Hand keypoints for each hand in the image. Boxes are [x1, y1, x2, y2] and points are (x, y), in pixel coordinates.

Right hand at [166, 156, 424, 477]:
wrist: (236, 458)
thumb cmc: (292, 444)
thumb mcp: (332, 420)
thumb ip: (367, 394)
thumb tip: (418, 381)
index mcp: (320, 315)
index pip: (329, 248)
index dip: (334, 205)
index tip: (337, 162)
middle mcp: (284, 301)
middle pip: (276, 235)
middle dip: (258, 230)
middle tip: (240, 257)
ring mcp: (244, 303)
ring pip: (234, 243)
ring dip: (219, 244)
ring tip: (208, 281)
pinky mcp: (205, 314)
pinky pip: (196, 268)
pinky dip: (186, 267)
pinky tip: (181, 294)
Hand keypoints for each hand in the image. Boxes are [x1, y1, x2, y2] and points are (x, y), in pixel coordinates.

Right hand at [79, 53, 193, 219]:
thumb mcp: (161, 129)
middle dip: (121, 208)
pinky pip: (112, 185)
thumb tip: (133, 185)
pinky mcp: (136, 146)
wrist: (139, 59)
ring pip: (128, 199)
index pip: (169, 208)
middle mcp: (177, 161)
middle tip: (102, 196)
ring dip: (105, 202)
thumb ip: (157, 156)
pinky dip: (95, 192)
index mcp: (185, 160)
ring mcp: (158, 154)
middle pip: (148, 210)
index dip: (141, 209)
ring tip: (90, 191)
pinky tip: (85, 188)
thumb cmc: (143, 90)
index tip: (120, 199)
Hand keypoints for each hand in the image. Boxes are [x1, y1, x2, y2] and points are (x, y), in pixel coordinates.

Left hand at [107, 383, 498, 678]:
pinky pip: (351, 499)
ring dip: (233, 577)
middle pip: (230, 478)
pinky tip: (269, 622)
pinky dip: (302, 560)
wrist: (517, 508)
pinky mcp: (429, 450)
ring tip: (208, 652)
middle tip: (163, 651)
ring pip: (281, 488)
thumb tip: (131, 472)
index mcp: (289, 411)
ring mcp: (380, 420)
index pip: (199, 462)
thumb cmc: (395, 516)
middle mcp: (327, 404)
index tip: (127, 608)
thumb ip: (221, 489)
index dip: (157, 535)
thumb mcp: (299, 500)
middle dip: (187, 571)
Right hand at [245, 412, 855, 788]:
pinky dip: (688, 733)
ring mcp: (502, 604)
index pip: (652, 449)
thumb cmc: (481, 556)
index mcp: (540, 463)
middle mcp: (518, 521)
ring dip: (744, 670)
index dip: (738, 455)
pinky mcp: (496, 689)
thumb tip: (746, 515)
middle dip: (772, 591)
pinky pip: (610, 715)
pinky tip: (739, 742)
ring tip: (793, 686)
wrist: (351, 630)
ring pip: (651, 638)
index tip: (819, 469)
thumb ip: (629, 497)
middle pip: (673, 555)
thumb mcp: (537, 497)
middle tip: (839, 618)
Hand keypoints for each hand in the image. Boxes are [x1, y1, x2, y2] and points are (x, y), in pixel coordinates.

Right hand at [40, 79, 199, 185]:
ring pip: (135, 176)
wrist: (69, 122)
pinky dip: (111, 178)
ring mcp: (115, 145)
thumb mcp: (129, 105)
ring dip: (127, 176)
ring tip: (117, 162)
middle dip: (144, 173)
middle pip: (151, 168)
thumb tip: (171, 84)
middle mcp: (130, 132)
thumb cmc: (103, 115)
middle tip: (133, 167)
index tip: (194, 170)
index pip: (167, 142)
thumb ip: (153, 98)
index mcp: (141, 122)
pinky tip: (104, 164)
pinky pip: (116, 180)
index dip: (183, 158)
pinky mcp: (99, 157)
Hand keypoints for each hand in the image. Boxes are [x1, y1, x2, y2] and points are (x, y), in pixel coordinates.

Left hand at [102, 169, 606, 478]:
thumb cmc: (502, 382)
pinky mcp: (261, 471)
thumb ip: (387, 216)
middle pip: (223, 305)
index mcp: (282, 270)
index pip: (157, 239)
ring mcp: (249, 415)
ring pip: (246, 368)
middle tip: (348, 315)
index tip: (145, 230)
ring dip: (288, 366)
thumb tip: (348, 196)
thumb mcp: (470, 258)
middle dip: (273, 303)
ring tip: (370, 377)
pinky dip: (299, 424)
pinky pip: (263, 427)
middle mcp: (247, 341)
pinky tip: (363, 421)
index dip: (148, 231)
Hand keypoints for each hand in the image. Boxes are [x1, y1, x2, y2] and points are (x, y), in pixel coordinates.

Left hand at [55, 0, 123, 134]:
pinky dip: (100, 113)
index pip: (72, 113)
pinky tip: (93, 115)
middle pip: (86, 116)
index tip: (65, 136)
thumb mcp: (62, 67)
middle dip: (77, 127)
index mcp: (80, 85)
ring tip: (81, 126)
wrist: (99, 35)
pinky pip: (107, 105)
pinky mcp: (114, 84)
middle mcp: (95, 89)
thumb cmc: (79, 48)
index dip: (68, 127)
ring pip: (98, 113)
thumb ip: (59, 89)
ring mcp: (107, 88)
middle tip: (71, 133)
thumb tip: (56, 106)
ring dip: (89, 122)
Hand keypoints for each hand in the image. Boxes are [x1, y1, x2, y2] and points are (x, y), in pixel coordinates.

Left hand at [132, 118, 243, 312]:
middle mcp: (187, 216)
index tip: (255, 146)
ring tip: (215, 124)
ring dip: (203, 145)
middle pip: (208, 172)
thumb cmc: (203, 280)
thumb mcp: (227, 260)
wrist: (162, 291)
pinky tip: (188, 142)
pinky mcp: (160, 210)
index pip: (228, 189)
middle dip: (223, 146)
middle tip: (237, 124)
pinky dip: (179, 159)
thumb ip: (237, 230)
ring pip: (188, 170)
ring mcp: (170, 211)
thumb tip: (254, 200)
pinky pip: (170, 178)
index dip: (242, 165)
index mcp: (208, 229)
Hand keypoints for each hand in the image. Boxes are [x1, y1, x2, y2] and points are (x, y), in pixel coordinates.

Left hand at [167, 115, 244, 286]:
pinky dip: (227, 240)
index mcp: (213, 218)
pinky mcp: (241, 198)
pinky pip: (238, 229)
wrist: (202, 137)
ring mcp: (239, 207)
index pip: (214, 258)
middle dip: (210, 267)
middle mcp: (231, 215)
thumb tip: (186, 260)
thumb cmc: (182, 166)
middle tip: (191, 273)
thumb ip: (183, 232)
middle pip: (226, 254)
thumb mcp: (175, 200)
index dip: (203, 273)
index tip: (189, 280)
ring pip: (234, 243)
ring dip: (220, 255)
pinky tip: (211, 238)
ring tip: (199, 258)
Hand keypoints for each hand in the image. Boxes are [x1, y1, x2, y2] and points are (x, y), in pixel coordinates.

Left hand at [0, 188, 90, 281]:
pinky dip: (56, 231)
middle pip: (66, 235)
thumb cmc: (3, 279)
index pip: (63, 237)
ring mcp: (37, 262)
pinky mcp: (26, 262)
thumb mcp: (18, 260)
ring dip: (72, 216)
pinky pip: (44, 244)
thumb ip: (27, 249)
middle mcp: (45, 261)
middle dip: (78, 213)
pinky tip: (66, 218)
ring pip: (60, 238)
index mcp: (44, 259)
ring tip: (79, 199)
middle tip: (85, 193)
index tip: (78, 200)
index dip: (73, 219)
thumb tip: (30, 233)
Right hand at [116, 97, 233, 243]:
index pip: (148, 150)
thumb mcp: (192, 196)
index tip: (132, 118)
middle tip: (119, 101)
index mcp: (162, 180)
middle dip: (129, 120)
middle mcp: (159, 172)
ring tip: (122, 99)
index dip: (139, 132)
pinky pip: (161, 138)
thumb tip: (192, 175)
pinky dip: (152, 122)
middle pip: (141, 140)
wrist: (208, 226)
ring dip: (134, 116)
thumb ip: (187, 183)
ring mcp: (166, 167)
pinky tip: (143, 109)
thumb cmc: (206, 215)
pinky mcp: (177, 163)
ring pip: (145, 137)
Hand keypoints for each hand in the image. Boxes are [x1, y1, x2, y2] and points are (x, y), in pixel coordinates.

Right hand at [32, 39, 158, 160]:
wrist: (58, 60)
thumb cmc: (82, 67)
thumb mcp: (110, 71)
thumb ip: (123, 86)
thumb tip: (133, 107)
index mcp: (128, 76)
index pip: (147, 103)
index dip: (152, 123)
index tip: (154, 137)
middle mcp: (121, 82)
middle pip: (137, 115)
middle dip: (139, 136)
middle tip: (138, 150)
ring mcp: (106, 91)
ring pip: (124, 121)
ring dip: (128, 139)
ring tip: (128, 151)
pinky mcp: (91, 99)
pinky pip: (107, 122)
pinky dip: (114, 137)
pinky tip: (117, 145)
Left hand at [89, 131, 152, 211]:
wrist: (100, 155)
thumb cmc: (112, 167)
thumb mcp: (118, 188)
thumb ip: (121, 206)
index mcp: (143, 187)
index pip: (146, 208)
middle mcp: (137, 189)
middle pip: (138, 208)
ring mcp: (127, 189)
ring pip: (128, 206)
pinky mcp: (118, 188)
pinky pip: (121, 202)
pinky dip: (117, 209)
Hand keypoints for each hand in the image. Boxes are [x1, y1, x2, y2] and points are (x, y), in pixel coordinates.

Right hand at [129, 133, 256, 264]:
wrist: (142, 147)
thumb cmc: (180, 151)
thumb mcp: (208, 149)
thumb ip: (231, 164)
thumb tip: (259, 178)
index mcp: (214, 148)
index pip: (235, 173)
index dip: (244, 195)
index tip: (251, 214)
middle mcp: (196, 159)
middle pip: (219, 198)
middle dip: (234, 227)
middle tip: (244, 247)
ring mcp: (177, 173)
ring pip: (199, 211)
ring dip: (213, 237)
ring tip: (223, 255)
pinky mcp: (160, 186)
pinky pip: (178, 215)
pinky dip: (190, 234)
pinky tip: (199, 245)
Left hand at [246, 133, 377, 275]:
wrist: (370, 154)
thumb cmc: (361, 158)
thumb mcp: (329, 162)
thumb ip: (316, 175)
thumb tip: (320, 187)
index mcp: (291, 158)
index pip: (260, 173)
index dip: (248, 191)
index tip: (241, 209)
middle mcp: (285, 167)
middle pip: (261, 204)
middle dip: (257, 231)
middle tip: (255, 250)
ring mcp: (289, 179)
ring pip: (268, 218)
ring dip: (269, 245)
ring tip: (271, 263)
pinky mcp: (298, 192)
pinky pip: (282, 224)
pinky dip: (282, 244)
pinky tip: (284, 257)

━━━━━━

▸ YOUR OBJECTIVE: The required output is every line above from the one with "middle pip: (230, 478)" down to the one with "index mcp: (540, 463)", restated word for word, ends included.

▸ SOLUTION TO THE PROBLEM:
middle pip: (230, 478)
pinky tip: (269, 622)
pinky dip: (302, 560)
wrist: (517, 508)
pinky mcp: (429, 450)
ring tip: (208, 652)
middle tip: (163, 651)
ring pip: (281, 488)
thumb tip: (131, 472)
index mcp: (289, 411)
ring mcp: (380, 420)
index pip: (199, 462)
thumb cmc: (395, 516)
middle mcp: (327, 404)
index tip: (127, 608)
thumb ip: (221, 489)
index dip: (157, 535)
thumb mcp: (299, 500)
middle dip: (187, 571)
Right hand at [245, 412, 855, 788]:
pinky dip: (688, 733)
ring mcp: (502, 604)
index pip: (652, 449)
thumb cmc: (481, 556)
index mcp: (540, 463)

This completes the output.